These questions are derived from the Self Test Software Practice Test for CompTIA’s RFID+ exam.
Objective: Design Selection
SubObjective: Summarize how hardware selection affects performance
Single Answer, Multiple Choice
You are an RFID specialist in a DVD library. The owner of the DVD library wants to deploy an RFID solution to prevent the theft of DVDs from the library. You plan to put tags on the DVDs to detect theft. The tag on a DVD will be turned off only when the DVD is purchased by a customer.

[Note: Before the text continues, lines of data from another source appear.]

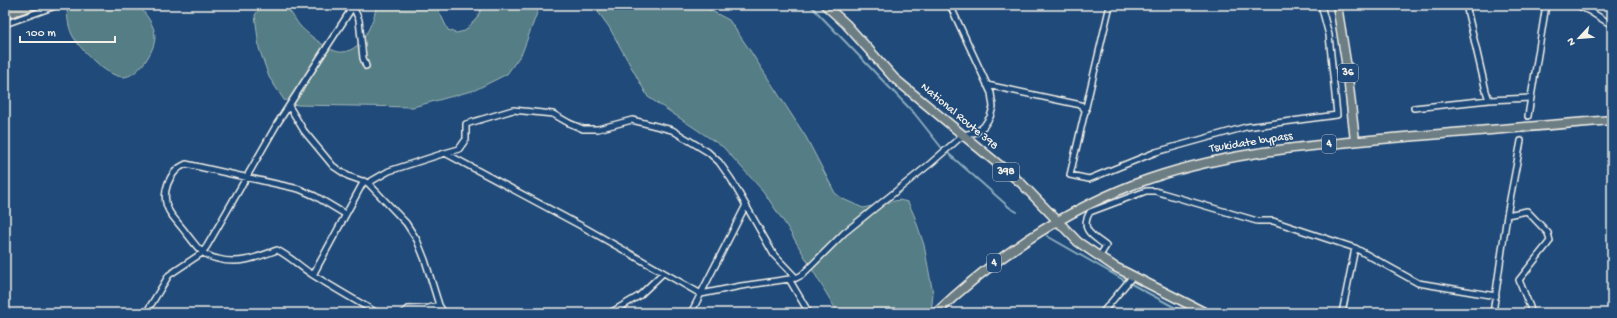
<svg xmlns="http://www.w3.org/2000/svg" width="1617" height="318" viewBox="0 0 1617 318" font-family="'Gochi Hand',sans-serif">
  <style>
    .green { fill: #547d85; stroke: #a4b7b6 }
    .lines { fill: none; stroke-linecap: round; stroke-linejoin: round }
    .stream { stroke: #8babbc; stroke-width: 2 }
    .minor-tunnel { stroke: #3f638a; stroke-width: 5; stroke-dasharray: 5 2.5; stroke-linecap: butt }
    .minor-casing { stroke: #f4f1e8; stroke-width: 8 }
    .primary-casing { stroke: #f4f1e8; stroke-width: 11 }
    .trunk-casing { stroke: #f4f1e8; stroke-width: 11 }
    .motorway-casing { stroke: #f4f1e8; stroke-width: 12 }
    .minor { stroke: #1f4a7a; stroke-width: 5 }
    .primary { stroke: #6c7e84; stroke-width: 8 }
    .trunk { stroke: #6c7e84; stroke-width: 8 }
    .motorway { stroke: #6c7e84; stroke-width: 9 }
    .labels { text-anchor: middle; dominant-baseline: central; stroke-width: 3; stroke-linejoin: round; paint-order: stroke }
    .shield { fill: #1f4a7a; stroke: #b4bfc7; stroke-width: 1 }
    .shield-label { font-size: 11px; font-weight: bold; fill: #f4f1e8 }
    .street-label { font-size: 12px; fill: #f4f1e8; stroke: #1f4a7a }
  </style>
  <rect width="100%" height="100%" fill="#1f4a7a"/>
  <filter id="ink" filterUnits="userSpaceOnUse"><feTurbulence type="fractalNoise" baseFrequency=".025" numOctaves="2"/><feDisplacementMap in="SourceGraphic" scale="8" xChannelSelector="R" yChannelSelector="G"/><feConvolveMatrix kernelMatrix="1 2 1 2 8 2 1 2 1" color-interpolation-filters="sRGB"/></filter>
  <g filter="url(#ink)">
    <!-- green -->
    <path class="green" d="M 67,5 L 138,5 C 145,13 155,25 155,37 C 155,51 138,77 123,77 C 106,76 82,51 74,38 C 68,29 67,15 67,5 Z
      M 262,5 C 269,5 279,4 286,8 C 292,12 296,22 301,27 C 309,35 332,54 343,52 C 363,50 373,22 377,5 L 436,5 L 448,30 L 456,33 L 465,31 L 477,18 L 483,5 L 540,5 L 522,53 L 507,74 L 475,90 L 413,107 L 297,105 L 284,100 L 269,77 L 259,48 L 255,15 Z
      M 593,5 L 700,5 L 729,20 L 749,49 L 806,137 L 835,193 L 843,199 L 863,208 L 899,200 L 908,202 L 914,215 L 924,245 L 933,294 L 931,313 L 839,313 L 835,308 L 786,225 L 763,191 L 723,147 L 648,97 L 609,27 Z"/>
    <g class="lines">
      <!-- stream -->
      <path class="stream" d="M 810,5 L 914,113 L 941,147 L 1010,208 L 1017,212
        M 1047,236 L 1122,279 L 1185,313"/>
      <!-- minor-tunnel -->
      <path class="minor-tunnel" d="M 1521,141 L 1528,116"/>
      <defs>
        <path id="minor" d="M 245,5 L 249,5
          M 1110,5 L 1070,175 L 1089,179 L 1156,152 L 1246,127 L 1337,115 L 1329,35 L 1321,5
          M 1466,5 L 1486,91 L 1489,100
          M 1577,5 L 1591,12 L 1612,25
          M 353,6 L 359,20 L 363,58 L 366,66
          M 5,24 L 58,5
          M 987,85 L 1081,105 L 1086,111
          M 289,106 L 304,131 L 333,166 L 348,176 L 368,183 L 406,223 L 417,240 L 425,260 L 439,305 L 444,313
          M 1414,108 L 1489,100 L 1531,98
          M 1528,116 L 1546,5
          M 445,153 L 459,149 L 466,139 L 466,124 L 513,110 L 553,114 L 569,123 L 583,129 L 598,129 L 632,120 L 672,130 L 708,152 L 719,162 L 731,179 L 774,255 L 796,278
          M 368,183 L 389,171 L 445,153 L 585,228 L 701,294 L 741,286 L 796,278 L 802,275 L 844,233 L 931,163 L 963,135 L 977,132 L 984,126 L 990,117 L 993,107 L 991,93 L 950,5
          M 345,214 L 315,196 L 299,189 L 186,164 C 169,171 160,194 169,211 C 173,218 181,226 186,233 C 197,246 200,255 218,259 C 239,265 258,257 277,250 C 291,257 300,267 313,275 C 334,288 355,300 377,313
          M 1507,215 L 1527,211 L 1548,233 L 1550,241 L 1519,280 L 1530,307 L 1531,313
          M 1099,257 L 1106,246 C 1093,236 1079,230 1090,212 L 1146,191 L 1155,191 L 1257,221 L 1273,221 L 1355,248 L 1418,283 L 1496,296
          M 313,275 L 364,181
          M 789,279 L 809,313
          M 146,313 L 169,275 L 202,253 L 207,246 L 277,124 L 354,5
          M 403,313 L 408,309 L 429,308 L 439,305
          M 610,313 L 639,296 L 663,273
          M 691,313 L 746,205
          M 1102,313 L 1133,276
          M 1342,313 L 1355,248
          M 1493,313 L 1507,215 L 1521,141"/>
        <path id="primary" d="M 1337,5 L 1347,68 L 1355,141"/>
        <path id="trunk" d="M 825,5 L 846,24 L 894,78 L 1021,183 L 1078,242 L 1115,267 L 1206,313
          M 936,313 C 994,258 1060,213 1135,184 C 1217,153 1305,146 1392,138 C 1465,132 1538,126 1612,120"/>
        <path id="motorway" d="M 5,14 L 32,5"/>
      </defs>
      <!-- minor casing -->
      <use href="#minor" class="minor-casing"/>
      <!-- primary casing -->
      <use href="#primary" class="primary-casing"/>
      <!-- trunk casing -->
      <use href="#trunk" class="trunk-casing"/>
      <!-- motorway casing -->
      <use href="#motorway" class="motorway-casing"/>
      <!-- minor -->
      <use href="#minor" class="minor"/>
      <!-- primary -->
      <use href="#primary" class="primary"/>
      <!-- trunk -->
      <use href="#trunk" class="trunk"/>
      <!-- motorway -->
      <use href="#motorway" class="motorway"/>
    </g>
  </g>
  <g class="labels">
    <!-- shield labels -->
    <g class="shield">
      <rect x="1338" y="64" width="20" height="18" rx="3"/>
      <rect x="1322" y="135" width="14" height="18" rx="3"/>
      <rect x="993" y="163" width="26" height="18" rx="3"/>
      <rect x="987" y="254" width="14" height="18" rx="3"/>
    </g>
    <g class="shield-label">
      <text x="1348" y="73">36</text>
      <text x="1329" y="144">4</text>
      <text x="1006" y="172">398</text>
      <text x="994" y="263">4</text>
    </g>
    <!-- street labels -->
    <g class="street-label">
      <text transform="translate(959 117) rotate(40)">National Route 398</text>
      <text transform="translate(1251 143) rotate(-9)">Tsukidate bypass</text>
    </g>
  </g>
  <!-- margin -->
  <rect width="1617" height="318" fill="none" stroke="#1f4a7a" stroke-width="20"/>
  <rect x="10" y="10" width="1597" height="298" fill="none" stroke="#f4f1e8" stroke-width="1.5" filter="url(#ink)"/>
  <!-- north arrow -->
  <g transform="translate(1579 38) rotate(244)" stroke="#1f4a7a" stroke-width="3" paint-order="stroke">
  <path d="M0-3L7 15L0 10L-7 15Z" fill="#f4f1e8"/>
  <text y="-6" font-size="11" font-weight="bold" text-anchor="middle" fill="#f4f1e8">N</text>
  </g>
  <!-- scale -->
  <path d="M20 36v6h95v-6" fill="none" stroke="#f4f1e8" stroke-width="2"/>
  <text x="26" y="36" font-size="12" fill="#f4f1e8" stroke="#1f4a7a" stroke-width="3" paint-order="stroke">100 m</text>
</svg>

Which type of RFID tags should you use in this scenario?
- SAW tags
- active tags
- EAS tags
- passive tags
C. EAS tags
You should use electronic article surveillance (EAS) tags in this scenario. The tag on a DVD should be turned off when the DVD is purchased by a customer. The tag will remain turned on until it is purchased. EAS tags are simple electronic tags that can be turned on or off. EAS tags have a storage capacity of 1 bit and can be used to store two values: 0 and 1. When a customer purchases a DVD, the tag is turned off at the payment counter. When a person steals a DVD and tries to pass through the exit area carrying a DVD with a tag that is not turned off, an alarm is triggered. This prevents theft of DVDs from the library.
You should not use surface acoustic wave (SAW) tags in this scenario. In this scenario, you need a type of tag that will enable you to detect the theft of a DVD. You need to use a tag that can be turned on or off depending upon whether an item has been purchased or not. EAS tags, not SAW tags, will serve the purpose. SAW tags use low-power RF waves in the 2.45 GHz frequency range. SAW devices are widely used in cell phones, color televisions, and so on.
You should not use active tags in this scenario. Active tags have a large storage capacity and enhanced information processing power. Therefore, active tags can be used to track high-value goods that need to be monitored over long ranges. Active tags are also used in RFID solutions that require large storage and advanced functionalities, such as installing temperature sensors on aircraft parts to monitor the carriage of perishable goods. In this scenario, you need a tag type that can be turned on or off depending on whether an item has been purchased.
You should not use passive tags in this scenario because you need a tag type that can be turned on or off depending on whether an item has been purchased. EAS tags will serve the purpose.
RFID Essentials, Chapter 3: Tags, Information Storage and Processing Capacity p. 67-71.